American International Group Inc, the biggest U.S. commercial insurer by premiums, reported a bigger-than-expected quarterly operating loss, hurt by weak underwriting and lower returns on investments in a turbulent market.

Shares of the company, which boosted its share buyback program and dividend, fell 1 percent in after-hours trading.

AIG is facing pressure from activist investor Carl Icahn to split into three – an idea that has been rebuffed by Chief Executive Peter Hancock.

The company is cutting costs as its underwriting business struggles with falling rates for commercial property and casualty insurance.

The insurer, which has frozen its employee pension plan, is looking to cut its gross general operating expenses by another $1.6 billion by the end of 2017.

AIG reported an after-tax operating loss attributable to the company of $1.35 billion, or $1.10 per share, for the fourth quarter ended Dec. 31.

Analysts on average were estimating a loss of 93 cents per share, according to Thomson Reuters I/B/E/S.

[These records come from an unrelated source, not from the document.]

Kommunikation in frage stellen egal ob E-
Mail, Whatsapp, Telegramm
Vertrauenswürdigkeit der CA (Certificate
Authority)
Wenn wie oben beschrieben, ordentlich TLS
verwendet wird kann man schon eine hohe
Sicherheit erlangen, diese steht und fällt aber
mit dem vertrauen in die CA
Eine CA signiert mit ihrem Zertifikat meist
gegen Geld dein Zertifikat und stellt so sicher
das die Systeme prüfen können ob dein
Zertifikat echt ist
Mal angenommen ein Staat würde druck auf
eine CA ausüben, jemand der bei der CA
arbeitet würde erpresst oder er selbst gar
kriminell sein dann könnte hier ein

The company’s commercial property and casualty insurance business, traditionally AIG’s forte, posted a pre-tax operating loss of $2.34 billion, as the company strengthened its reserves.

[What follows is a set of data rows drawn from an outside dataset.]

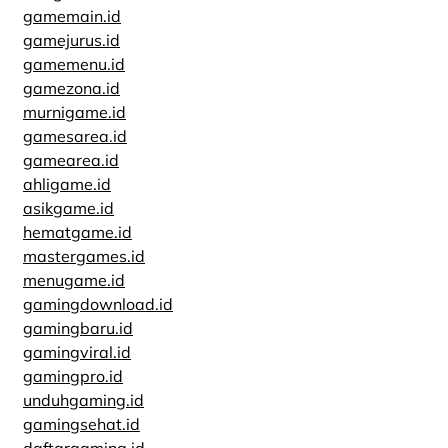
gamemain.id
gamejurus.id
gamemenu.id
gamezona.id
murnigame.id
gamesarea.id
gamearea.id
ahligame.id
asikgame.id
hematgame.id
mastergames.id
menugame.id
gamingdownload.id
gamingbaru.id
gamingviral.id
gamingpro.id
unduhgaming.id
gamingsehat.id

AIG added $3.6 billion pre-tax to its non-life loss reserves to cover shortfalls during the quarter.

Net Investment income at the unit fell about 34 percent to $730 million.

AIG, which traces its roots to a two-room office in Shanghai in 1919, said it would buy back an additional $5 billion of its shares and raised its quarterly dividend to 32 cents per share from 28 cents. AIG repurchased about $10.7 billion of shares in 2015.

The company’s catastrophe-related losses at its commercial property and casualty unit rose more than six-fold to $213 million.

The unit’s combined ratio jumped to 161.5 percent from 103.4 percent.

A ratio below 100 percent means an insurer earns more in premiums than it pays out in claims.

The company’s shares closed at $50.52 on the New York Stock Exchange.